We often associate emergency preparedness with terrorist attacks, as the major American push for emergency preparedness came after 9/11 and the subsequent anthrax attacks. These events led the federal government to institute funding for states to support preparedness work for such disaster scenarios. However in 2004, the focus shifted from bioterrorism to an “all hazards” approach, involving preparation for common elements of all emergencies. Going beyond terrorist attacks, this approach encompassed preparedness for all natural disasters, mass casualties, chemical and biological threats. This approach centered on communities’ ability to meet the health care needs of their residents in the event of an emergency or disaster. As a result, the Assistant Secretary for Preparedness and Response (ASPR) — with the passage of the Pandemic and all-Hazards Preparedness Act — was created to ensure that health care systems were prepared to meet these needs. As a part of this continuing effort, in 2012 ASPR and the Centers for Disease Control and Prevention (CDC) issued guidance for the establishment of multi-disciplinary health care coalitions, emphasizing that such partnerships are integral to emergency preparedness and strategy coordination for an “all-hazard” approach.
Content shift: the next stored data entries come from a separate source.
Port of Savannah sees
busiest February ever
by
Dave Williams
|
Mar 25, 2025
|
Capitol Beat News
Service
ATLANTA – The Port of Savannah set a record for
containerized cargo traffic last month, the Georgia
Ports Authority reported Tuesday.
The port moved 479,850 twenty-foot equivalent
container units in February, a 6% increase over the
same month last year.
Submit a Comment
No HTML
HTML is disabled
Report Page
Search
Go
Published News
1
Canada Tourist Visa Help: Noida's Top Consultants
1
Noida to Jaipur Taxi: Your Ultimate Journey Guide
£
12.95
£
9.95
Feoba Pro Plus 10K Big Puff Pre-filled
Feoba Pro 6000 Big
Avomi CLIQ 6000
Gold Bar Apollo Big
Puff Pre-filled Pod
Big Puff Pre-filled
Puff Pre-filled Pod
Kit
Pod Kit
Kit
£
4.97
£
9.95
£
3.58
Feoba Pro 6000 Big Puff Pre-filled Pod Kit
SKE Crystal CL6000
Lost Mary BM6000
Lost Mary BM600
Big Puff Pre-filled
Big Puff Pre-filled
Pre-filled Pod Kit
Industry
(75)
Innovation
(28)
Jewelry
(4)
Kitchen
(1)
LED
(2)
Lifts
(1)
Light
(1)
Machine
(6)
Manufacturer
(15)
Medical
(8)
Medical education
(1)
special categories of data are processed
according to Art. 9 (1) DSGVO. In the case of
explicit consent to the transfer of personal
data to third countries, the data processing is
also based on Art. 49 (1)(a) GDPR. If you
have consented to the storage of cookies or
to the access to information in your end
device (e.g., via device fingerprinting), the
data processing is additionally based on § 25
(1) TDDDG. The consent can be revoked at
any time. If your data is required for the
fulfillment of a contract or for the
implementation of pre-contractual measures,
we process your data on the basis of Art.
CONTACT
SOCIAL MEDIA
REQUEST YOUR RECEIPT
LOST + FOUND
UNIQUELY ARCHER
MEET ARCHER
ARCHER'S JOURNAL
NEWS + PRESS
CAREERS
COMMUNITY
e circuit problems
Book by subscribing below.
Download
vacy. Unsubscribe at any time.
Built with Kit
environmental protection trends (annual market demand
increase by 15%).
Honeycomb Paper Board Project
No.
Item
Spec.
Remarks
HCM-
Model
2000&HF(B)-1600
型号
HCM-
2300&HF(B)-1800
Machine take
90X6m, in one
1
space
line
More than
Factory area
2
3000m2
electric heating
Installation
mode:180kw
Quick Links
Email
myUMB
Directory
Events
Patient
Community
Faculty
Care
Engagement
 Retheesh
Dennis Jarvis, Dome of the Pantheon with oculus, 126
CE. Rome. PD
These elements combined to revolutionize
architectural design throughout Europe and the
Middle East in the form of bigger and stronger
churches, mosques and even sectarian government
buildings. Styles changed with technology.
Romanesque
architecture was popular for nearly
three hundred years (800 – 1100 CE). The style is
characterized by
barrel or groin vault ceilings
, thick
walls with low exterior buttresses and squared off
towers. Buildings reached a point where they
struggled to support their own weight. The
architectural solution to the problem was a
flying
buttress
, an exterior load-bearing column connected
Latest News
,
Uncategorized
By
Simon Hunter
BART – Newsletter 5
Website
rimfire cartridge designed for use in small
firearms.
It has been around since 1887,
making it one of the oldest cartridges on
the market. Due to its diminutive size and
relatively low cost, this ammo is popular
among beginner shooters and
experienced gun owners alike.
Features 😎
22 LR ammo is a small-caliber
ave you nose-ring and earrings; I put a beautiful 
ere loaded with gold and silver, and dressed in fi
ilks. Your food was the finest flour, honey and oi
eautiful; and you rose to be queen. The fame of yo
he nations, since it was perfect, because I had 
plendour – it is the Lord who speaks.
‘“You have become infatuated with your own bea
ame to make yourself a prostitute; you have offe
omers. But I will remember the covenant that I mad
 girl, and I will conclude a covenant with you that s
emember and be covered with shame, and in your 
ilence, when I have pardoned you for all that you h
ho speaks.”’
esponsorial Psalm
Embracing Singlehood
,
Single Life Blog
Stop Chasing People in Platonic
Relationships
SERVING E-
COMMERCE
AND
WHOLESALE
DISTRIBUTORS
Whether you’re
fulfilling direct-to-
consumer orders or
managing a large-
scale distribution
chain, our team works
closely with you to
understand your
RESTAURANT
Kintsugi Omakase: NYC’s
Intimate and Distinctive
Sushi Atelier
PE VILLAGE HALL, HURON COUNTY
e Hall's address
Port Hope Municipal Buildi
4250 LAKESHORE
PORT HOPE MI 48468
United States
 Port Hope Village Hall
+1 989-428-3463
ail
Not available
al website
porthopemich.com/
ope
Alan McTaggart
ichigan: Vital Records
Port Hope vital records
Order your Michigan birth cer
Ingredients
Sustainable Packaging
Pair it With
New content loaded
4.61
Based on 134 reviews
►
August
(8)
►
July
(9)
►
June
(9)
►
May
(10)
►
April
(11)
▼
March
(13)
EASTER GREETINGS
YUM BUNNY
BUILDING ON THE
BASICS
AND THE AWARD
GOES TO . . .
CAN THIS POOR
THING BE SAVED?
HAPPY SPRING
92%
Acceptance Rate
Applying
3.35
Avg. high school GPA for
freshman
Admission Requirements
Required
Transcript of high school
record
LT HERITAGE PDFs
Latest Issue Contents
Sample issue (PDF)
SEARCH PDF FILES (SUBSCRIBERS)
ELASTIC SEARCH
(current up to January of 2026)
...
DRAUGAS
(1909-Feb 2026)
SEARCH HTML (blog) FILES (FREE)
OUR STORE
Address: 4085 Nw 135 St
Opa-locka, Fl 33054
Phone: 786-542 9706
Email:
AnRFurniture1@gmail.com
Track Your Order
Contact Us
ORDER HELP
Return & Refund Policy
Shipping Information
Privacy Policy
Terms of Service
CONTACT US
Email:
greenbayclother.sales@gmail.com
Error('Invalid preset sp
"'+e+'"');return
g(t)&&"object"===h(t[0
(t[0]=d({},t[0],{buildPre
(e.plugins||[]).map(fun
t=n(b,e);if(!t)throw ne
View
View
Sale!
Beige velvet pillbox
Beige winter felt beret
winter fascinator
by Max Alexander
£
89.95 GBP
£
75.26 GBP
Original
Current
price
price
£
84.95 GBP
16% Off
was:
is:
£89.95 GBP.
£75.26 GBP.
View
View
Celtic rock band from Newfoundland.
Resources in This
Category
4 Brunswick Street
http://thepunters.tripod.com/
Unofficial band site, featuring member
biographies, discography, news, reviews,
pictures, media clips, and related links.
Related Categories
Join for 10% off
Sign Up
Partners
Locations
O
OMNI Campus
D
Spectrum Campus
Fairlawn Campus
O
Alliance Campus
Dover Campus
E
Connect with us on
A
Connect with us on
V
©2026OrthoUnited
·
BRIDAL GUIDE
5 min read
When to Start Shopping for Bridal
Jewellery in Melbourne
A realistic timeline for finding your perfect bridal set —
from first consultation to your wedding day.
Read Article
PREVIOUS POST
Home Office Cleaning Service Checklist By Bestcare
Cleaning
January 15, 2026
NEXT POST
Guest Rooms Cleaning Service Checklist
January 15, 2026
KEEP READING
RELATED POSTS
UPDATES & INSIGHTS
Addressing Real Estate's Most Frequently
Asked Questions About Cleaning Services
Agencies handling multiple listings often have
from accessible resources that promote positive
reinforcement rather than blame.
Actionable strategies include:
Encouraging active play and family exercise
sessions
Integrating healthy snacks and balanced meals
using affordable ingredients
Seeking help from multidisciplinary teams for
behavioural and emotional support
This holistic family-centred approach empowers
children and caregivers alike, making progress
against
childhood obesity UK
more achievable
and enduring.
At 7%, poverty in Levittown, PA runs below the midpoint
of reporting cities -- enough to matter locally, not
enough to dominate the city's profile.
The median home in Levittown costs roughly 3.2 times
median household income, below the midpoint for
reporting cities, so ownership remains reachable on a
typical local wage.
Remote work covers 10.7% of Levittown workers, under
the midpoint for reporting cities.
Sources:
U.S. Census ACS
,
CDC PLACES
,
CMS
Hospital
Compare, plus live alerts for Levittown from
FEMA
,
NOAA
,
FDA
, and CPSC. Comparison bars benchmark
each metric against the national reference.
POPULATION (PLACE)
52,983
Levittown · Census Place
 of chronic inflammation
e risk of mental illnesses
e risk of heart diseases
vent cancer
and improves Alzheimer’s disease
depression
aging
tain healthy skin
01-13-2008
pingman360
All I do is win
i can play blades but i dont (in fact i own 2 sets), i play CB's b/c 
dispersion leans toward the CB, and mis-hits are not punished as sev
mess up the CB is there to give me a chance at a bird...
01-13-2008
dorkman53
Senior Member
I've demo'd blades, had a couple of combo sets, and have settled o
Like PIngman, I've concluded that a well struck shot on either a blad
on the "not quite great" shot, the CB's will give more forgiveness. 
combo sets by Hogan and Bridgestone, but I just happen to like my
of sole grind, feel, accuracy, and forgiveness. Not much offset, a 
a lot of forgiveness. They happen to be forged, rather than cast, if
Massachusetts experienced a number of emergency situations over the past couple of years, including the Boston Marathon bombings, Hurricane Sandy, Nor’easters, and the influenza pandemics (H1N1 and swine flu), which  have heightened awareness about emergency preparedness across the Commonwealth. This heightened awareness has come at a time when MA is also refocusing its emergency preparedness strategies to include a more integrated approach and response that will enhance MA’s health and medical capacity across the disaster management cycle (planning, response, recovery, and mitigation). Creating cross-jurisdictional, multi-disciplinary health and medical coordinating coalitions (HMCC) will help to improve communication capacity between facilities during emergencies.

The Massachusetts Department of Public Health Emergency Preparedness Bureau (MDPH EPB), with assistance from BUSPH, is currently in the planning phase of establishing six HMCC’s in each of the hospital preparedness regions in Massachusetts: Region 1, 2, 3, 4ab, 5, and Boston. Each region’s HMCC will support preparedness and response efforts for the multiple public and private health and health care organizations, including acute care facilities, community health centers and other large ambulatory care organizations, emergency medical service providers, long-term care facilities, public health agencies, and other health care disciplines and public safety partners within each region. Staff from each HMCC will be able to provide coordinated support and response for affected individual agencies within its region during an emergency. ICH will once again be engaged as the evaluator for this coalition building, and I look forward to contributing to such a critical endeavor.

As the state continues to ensure appropriate systems are in place for emergency situations, it is important that we—public health professionals, practitioners, partners, and community members— follow MA’s lead and consider how our networks could be affected in an emergency. Especially as the fall and winter months approach, we should all take steps to ensure our communities, workplaces, and families are prepared.